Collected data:
===============

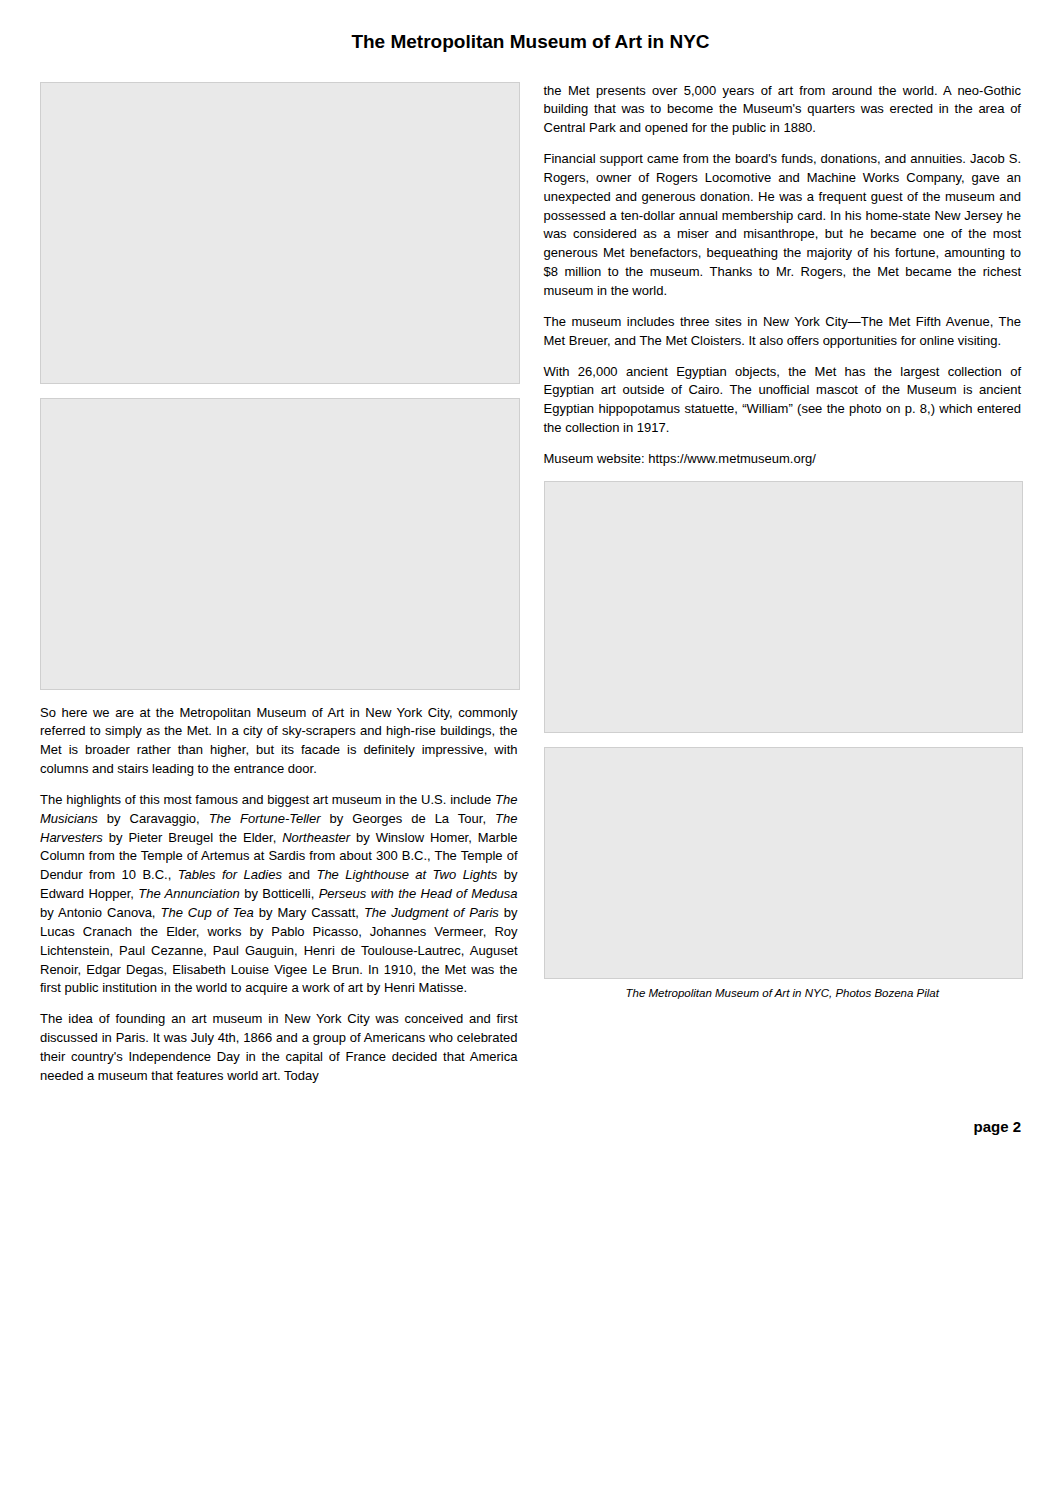The Metropolitan Museum of Art in NYC
So here we are at the Metropolitan Museum of Art in New York City, commonly referred to simply as the Met. In a city of sky-scrapers and high-rise buildings, the Met is broader rather than higher, but its facade is definitely impressive, with columns and stairs leading to the entrance door.
The highlights of this most famous and biggest art museum in the U.S. include The Musicians by Caravaggio, The Fortune-Teller by Georges de La Tour, The Harvesters by Pieter Breugel the Elder, Northeaster by Winslow Homer, Marble Column from the Temple of Artemus at Sardis from about 300 B.C., The Temple of Dendur from 10 B.C., Tables for Ladies and The Lighthouse at Two Lights by Edward Hopper, The Annunciation by Botticelli, Perseus with the Head of Medusa by Antonio Canova, The Cup of Tea by Mary Cassatt, The Judgment of Paris by Lucas Cranach the Elder, works by Pablo Picasso, Johannes Vermeer, Roy Lichtenstein, Paul Cezanne, Paul Gauguin, Henri de Toulouse-Lautrec, Auguset Renoir, Edgar Degas, Elisabeth Louise Vigee Le Brun. In 1910, the Met was the first public institution in the world to acquire a work of art by Henri Matisse.
The idea of founding an art museum in New York City was conceived and first discussed in Paris. It was July 4th, 1866 and a group of Americans who celebrated their country's Independence Day in the capital of France decided that America needed a museum that features world art. Today
the Met presents over 5,000 years of art from around the world. A neo-Gothic building that was to become the Museum's quarters was erected in the area of Central Park and opened for the public in 1880.
Financial support came from the board's funds, donations, and annuities. Jacob S. Rogers, owner of Rogers Locomotive and Machine Works Company, gave an unexpected and generous donation. He was a frequent guest of the museum and possessed a ten-dollar annual membership card. In his home-state New Jersey he was considered as a miser and misanthrope, but he became one of the most generous Met benefactors, bequeathing the majority of his fortune, amounting to $8 million to the museum. Thanks to Mr. Rogers, the Met became the richest museum in the world.
The museum includes three sites in New York City—The Met Fifth Avenue, The Met Breuer, and The Met Cloisters. It also offers opportunities for online visiting.
With 26,000 ancient Egyptian objects, the Met has the largest collection of Egyptian art outside of Cairo. The unofficial mascot of the Museum is ancient Egyptian hippopotamus statuette, “William” (see the photo on p. 8,) which entered the collection in 1917.
Museum website: https://www.metmuseum.org/
The Metropolitan Museum of Art in NYC, Photos Bozena Pilat
page 2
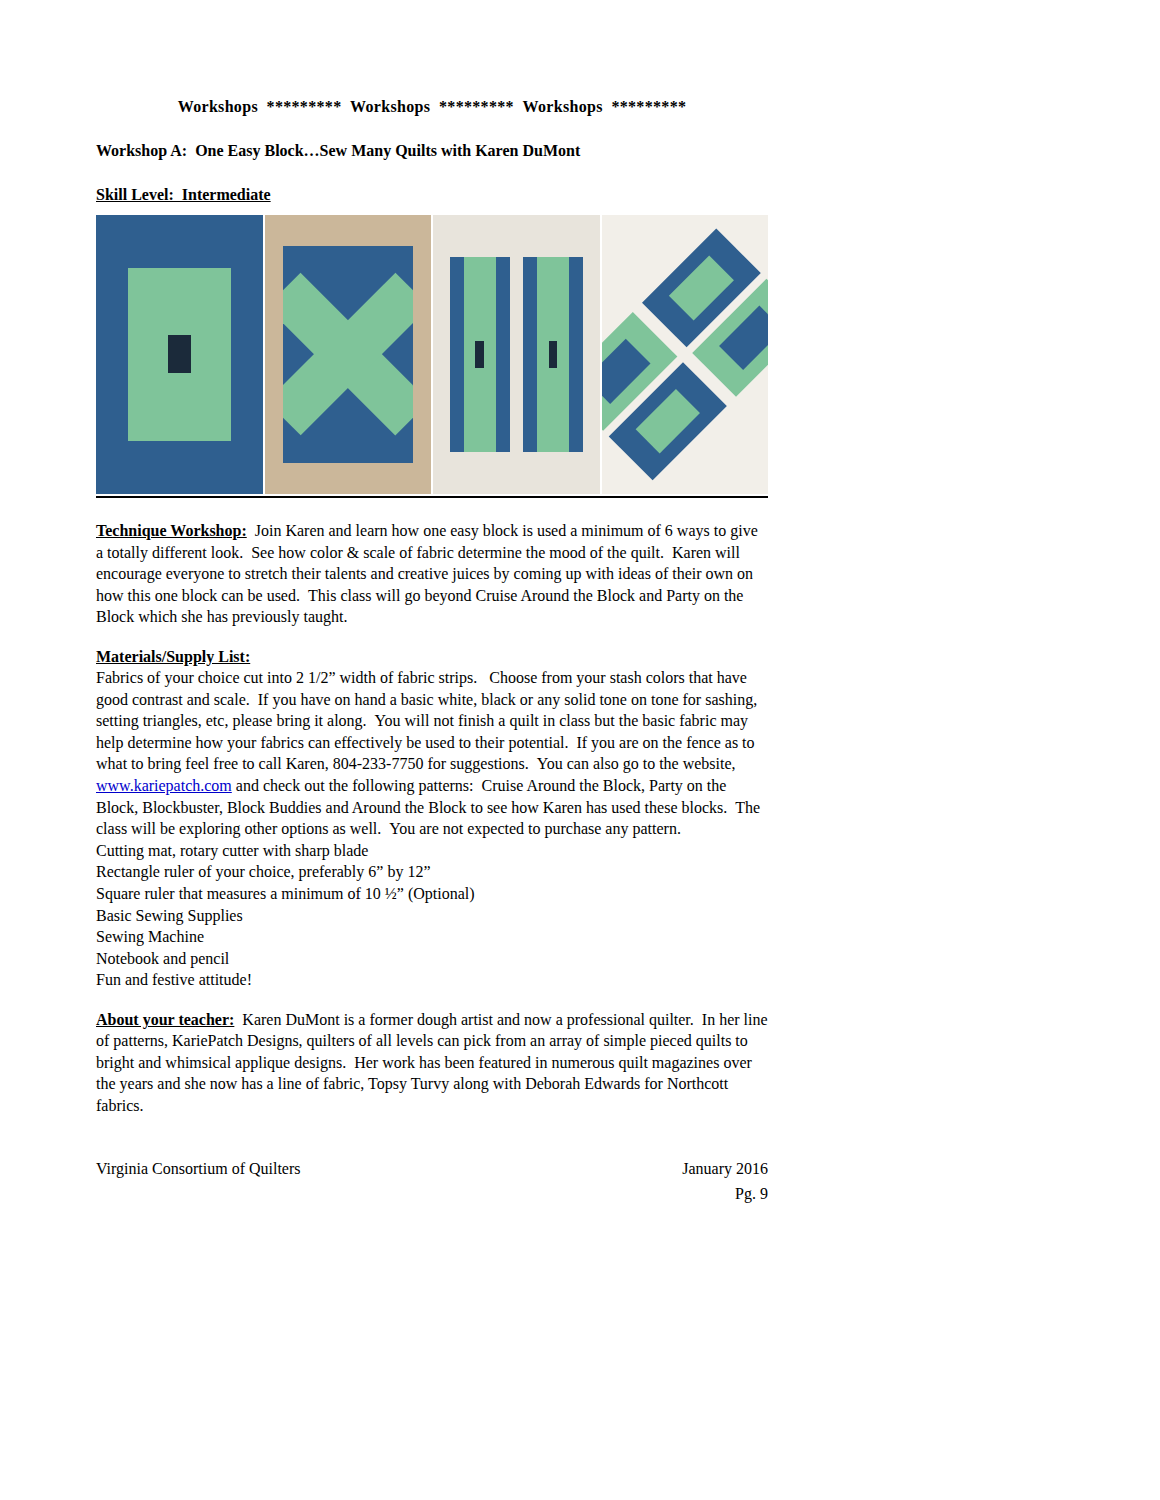Workshops ********* Workshops ********* Workshops *********
Workshop A: One Easy Block…Sew Many Quilts with Karen DuMont
Skill Level: Intermediate
Technique Workshop: Join Karen and learn how one easy block is used a minimum of 6 ways to give a totally different look. See how color & scale of fabric determine the mood of the quilt. Karen will encourage everyone to stretch their talents and creative juices by coming up with ideas of their own on how this one block can be used. This class will go beyond Cruise Around the Block and Party on the Block which she has previously taught.
Materials/Supply List:
Fabrics of your choice cut into 2 1/2” width of fabric strips. Choose from your stash colors that have good contrast and scale. If you have on hand a basic white, black or any solid tone on tone for sashing, setting triangles, etc, please bring it along. You will not finish a quilt in class but the basic fabric may help determine how your fabrics can effectively be used to their potential. If you are on the fence as to what to bring feel free to call Karen, 804-233-7750 for suggestions. You can also go to the website, www.kariepatch.com and check out the following patterns: Cruise Around the Block, Party on the Block, Blockbuster, Block Buddies and Around the Block to see how Karen has used these blocks. The class will be exploring other options as well. You are not expected to purchase any pattern.
Cutting mat, rotary cutter with sharp blade
Rectangle ruler of your choice, preferably 6” by 12”
Square ruler that measures a minimum of 10 ½” (Optional)
Basic Sewing Supplies
Sewing Machine
Notebook and pencil
Fun and festive attitude!
About your teacher: Karen DuMont is a former dough artist and now a professional quilter. In her line of patterns, KariePatch Designs, quilters of all levels can pick from an array of simple pieced quilts to bright and whimsical applique designs. Her work has been featured in numerous quilt magazines over the years and she now has a line of fabric, Topsy Turvy along with Deborah Edwards for Northcott fabrics.
Virginia Consortium of Quilters
January 2016 Pg. 9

===============

(PROBLEM TO SOLVE)
Your output must contain exactly the lines from the one containing "Workshop A: One" to the final line of the data above, and no other text.

(ANSWER TO THE EXERCISE)
Workshop A: One Easy Block…Sew Many Quilts with Karen DuMont
Skill Level: Intermediate
Technique Workshop: Join Karen and learn how one easy block is used a minimum of 6 ways to give a totally different look. See how color & scale of fabric determine the mood of the quilt. Karen will encourage everyone to stretch their talents and creative juices by coming up with ideas of their own on how this one block can be used. This class will go beyond Cruise Around the Block and Party on the Block which she has previously taught.
Materials/Supply List:
Fabrics of your choice cut into 2 1/2” width of fabric strips. Choose from your stash colors that have good contrast and scale. If you have on hand a basic white, black or any solid tone on tone for sashing, setting triangles, etc, please bring it along. You will not finish a quilt in class but the basic fabric may help determine how your fabrics can effectively be used to their potential. If you are on the fence as to what to bring feel free to call Karen, 804-233-7750 for suggestions. You can also go to the website, www.kariepatch.com and check out the following patterns: Cruise Around the Block, Party on the Block, Blockbuster, Block Buddies and Around the Block to see how Karen has used these blocks. The class will be exploring other options as well. You are not expected to purchase any pattern.
Cutting mat, rotary cutter with sharp blade
Rectangle ruler of your choice, preferably 6” by 12”
Square ruler that measures a minimum of 10 ½” (Optional)
Basic Sewing Supplies
Sewing Machine
Notebook and pencil
Fun and festive attitude!
About your teacher: Karen DuMont is a former dough artist and now a professional quilter. In her line of patterns, KariePatch Designs, quilters of all levels can pick from an array of simple pieced quilts to bright and whimsical applique designs. Her work has been featured in numerous quilt magazines over the years and she now has a line of fabric, Topsy Turvy along with Deborah Edwards for Northcott fabrics.
Virginia Consortium of Quilters
January 2016 Pg. 9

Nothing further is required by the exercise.